Exercise prompt:
Give back every record word for word, keeping the pictures out.

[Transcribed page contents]
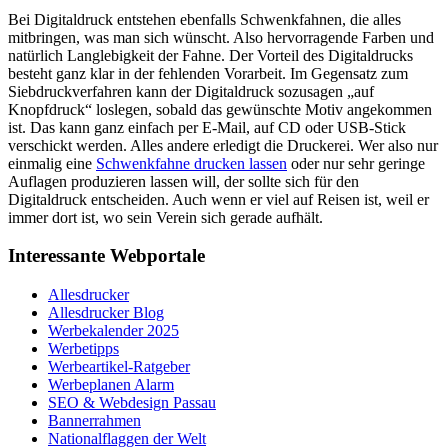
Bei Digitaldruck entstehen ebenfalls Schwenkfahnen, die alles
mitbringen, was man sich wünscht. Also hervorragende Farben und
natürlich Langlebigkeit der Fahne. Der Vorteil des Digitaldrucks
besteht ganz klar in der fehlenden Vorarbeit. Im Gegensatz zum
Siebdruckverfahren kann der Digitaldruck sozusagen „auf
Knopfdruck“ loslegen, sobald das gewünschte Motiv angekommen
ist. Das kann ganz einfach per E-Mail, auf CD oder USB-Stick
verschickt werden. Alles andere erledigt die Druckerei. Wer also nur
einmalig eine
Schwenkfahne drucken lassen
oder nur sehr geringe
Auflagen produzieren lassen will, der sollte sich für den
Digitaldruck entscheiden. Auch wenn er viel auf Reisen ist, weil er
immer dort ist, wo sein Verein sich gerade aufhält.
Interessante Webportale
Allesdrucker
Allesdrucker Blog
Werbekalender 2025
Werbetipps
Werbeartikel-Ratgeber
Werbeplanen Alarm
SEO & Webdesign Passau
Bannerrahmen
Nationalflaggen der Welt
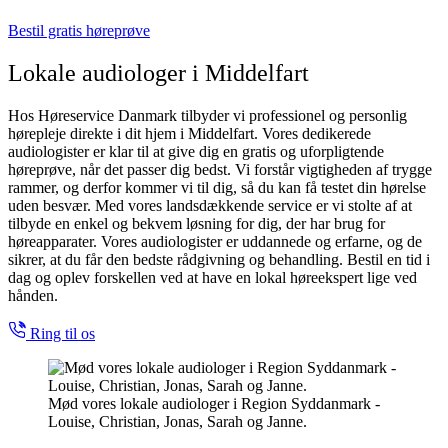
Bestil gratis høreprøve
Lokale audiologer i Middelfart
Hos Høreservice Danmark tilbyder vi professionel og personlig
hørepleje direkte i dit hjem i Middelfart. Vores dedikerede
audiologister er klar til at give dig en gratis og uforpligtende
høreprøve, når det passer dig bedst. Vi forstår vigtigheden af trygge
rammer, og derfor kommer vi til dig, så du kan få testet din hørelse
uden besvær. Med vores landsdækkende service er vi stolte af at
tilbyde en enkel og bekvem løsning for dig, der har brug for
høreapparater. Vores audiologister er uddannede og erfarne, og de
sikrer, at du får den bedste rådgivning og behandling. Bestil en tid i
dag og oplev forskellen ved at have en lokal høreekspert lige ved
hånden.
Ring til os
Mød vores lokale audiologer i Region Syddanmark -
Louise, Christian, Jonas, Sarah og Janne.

Output for this task:
Bei Digitaldruck entstehen ebenfalls Schwenkfahnen, die alles
mitbringen, was man sich wünscht. Also hervorragende Farben und
natürlich Langlebigkeit der Fahne. Der Vorteil des Digitaldrucks
besteht ganz klar in der fehlenden Vorarbeit. Im Gegensatz zum
Siebdruckverfahren kann der Digitaldruck sozusagen „auf
Knopfdruck“ loslegen, sobald das gewünschte Motiv angekommen
ist. Das kann ganz einfach per E-Mail, auf CD oder USB-Stick
verschickt werden. Alles andere erledigt die Druckerei. Wer also nur
einmalig eine
Schwenkfahne drucken lassen
oder nur sehr geringe
Auflagen produzieren lassen will, der sollte sich für den
Digitaldruck entscheiden. Auch wenn er viel auf Reisen ist, weil er
immer dort ist, wo sein Verein sich gerade aufhält.
Interessante Webportale
Allesdrucker
Allesdrucker Blog
Werbekalender 2025
Werbetipps
Werbeartikel-Ratgeber
Werbeplanen Alarm
SEO & Webdesign Passau
Bannerrahmen
Nationalflaggen der Welt
Bestil gratis høreprøve
Lokale audiologer i Middelfart
Hos Høreservice Danmark tilbyder vi professionel og personlig
hørepleje direkte i dit hjem i Middelfart. Vores dedikerede
audiologister er klar til at give dig en gratis og uforpligtende
høreprøve, når det passer dig bedst. Vi forstår vigtigheden af trygge
rammer, og derfor kommer vi til dig, så du kan få testet din hørelse
uden besvær. Med vores landsdækkende service er vi stolte af at
tilbyde en enkel og bekvem løsning for dig, der har brug for
høreapparater. Vores audiologister er uddannede og erfarne, og de
sikrer, at du får den bedste rådgivning og behandling. Bestil en tid i
dag og oplev forskellen ved at have en lokal høreekspert lige ved
hånden.
Ring til os
Mød vores lokale audiologer i Region Syddanmark -
Louise, Christian, Jonas, Sarah og Janne.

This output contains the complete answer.